# [Description of the task]
Echo each line of the rows below verbatim, from first to last. Leave the pictures out of your answer.

(Saved entries)

+===+

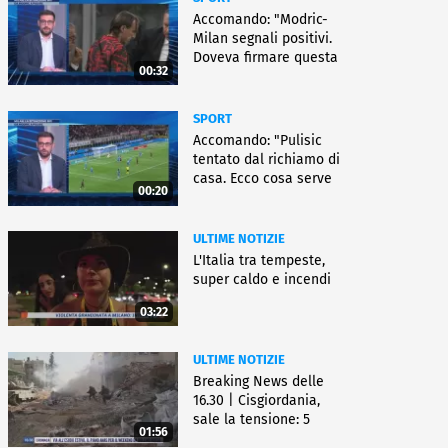
Accomando: "Modric-
Milan segnali positivi.
Doveva firmare questa
00:32
settimana, ma..."
SPORT
Accomando: "Pulisic
tentato dal richiamo di
casa. Ecco cosa serve
00:20
per partire"
ULTIME NOTIZIE
L'Italia tra tempeste,
super caldo e incendi
03:22
ULTIME NOTIZIE
Breaking News delle
16.30 | Cisgiordania,
sale la tensione: 5
01:56
vittime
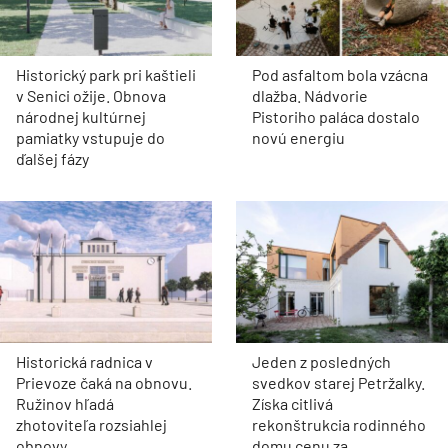
Historický park pri kaštieli
Pod asfaltom bola vzácna
v Senici ožije. Obnova
dlažba. Nádvorie
národnej kultúrnej
Pistoriho paláca dostalo
pamiatky vstupuje do
novú energiu
ďalšej fázy
Historická radnica v
Jeden z posledných
Prievoze čaká na obnovu.
svedkov starej Petržalky.
Ružinov hľadá
Získa citlivá
zhotoviteľa rozsiahlej
rekonštrukcia rodinného
obnovy
domu cenu za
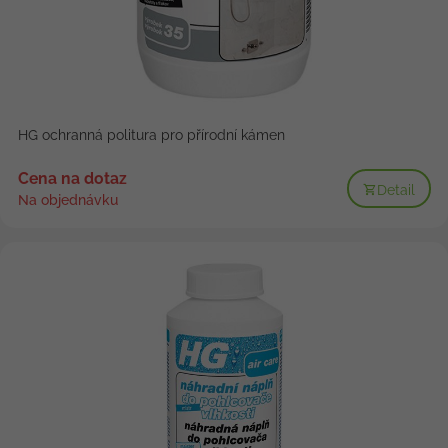
HG ochranná politura pro přírodní kámen
Cena na dotaz
Detail
Na objednávku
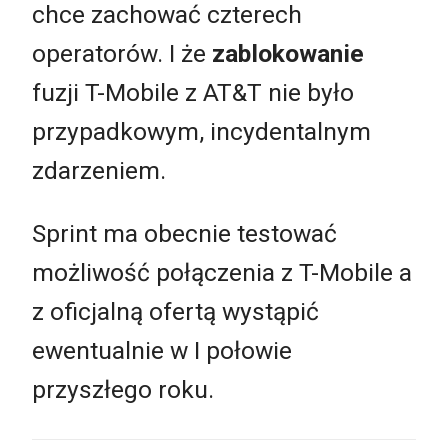
chce zachować czterech
operatorów. I że
zablokowanie
fuzji T-Mobile z AT&T nie było
przypadkowym, incydentalnym
zdarzeniem.
Sprint ma obecnie testować
możliwość połączenia z T-Mobile a
z oficjalną ofertą wystąpić
ewentualnie w I połowie
przyszłego roku.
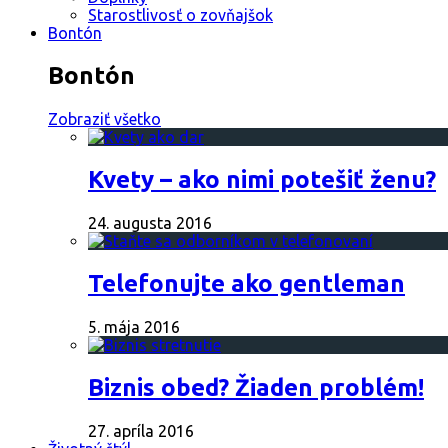
Starostlivosť o zovňajšok
Bontón
Bontón
Zobraziť všetko
Kvety – ako nimi potešiť ženu?
24. augusta 2016
Telefonujte ako gentleman
5. mája 2016
Biznis obed? Žiaden problém!
27. apríla 2016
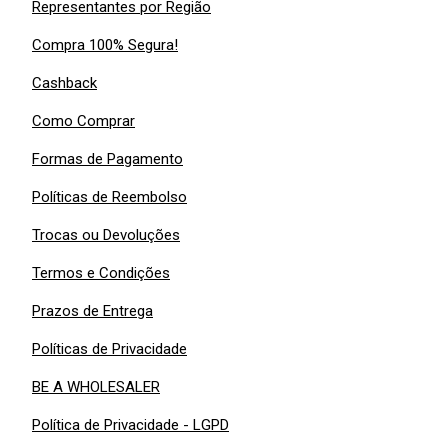
Representantes por Região
Compra 100% Segura!
Cashback
Como Comprar
Formas de Pagamento
Políticas de Reembolso
Trocas ou Devoluções
Termos e Condições
Prazos de Entrega
Políticas de Privacidade
BE A WHOLESALER
Política de Privacidade - LGPD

+===+

# [Task solution]
Accomando: "Modric-
Milan segnali positivi.
Doveva firmare questa
00:32
settimana, ma..."
SPORT
Accomando: "Pulisic
tentato dal richiamo di
casa. Ecco cosa serve
00:20
per partire"
ULTIME NOTIZIE
L'Italia tra tempeste,
super caldo e incendi
03:22
ULTIME NOTIZIE
Breaking News delle
16.30 | Cisgiordania,
sale la tensione: 5
01:56
vittime
Historický park pri kaštieli
Pod asfaltom bola vzácna
v Senici ožije. Obnova
dlažba. Nádvorie
národnej kultúrnej
Pistoriho paláca dostalo
pamiatky vstupuje do
novú energiu
ďalšej fázy
Historická radnica v
Jeden z posledných
Prievoze čaká na obnovu.
svedkov starej Petržalky.
Ružinov hľadá
Získa citlivá
zhotoviteľa rozsiahlej
rekonštrukcia rodinného
obnovy
domu cenu za
HG ochranná politura pro přírodní kámen
Cena na dotaz
Detail
Na objednávku
chce zachować czterech
operatorów. I że
zablokowanie
fuzji T-Mobile z AT&T nie było
przypadkowym, incydentalnym
zdarzeniem.
Sprint ma obecnie testować
możliwość połączenia z T-Mobile a
z oficjalną ofertą wystąpić
ewentualnie w I połowie
przyszłego roku.
Starostlivosť o zovňajšok
Bontón
Bontón
Zobraziť všetko
Kvety – ako nimi potešiť ženu?
24. augusta 2016
Telefonujte ako gentleman
5. mája 2016
Biznis obed? Žiaden problém!
27. apríla 2016
Representantes por Região
Compra 100% Segura!
Cashback
Como Comprar
Formas de Pagamento
Políticas de Reembolso
Trocas ou Devoluções
Termos e Condições
Prazos de Entrega
Políticas de Privacidade
BE A WHOLESALER
Política de Privacidade - LGPD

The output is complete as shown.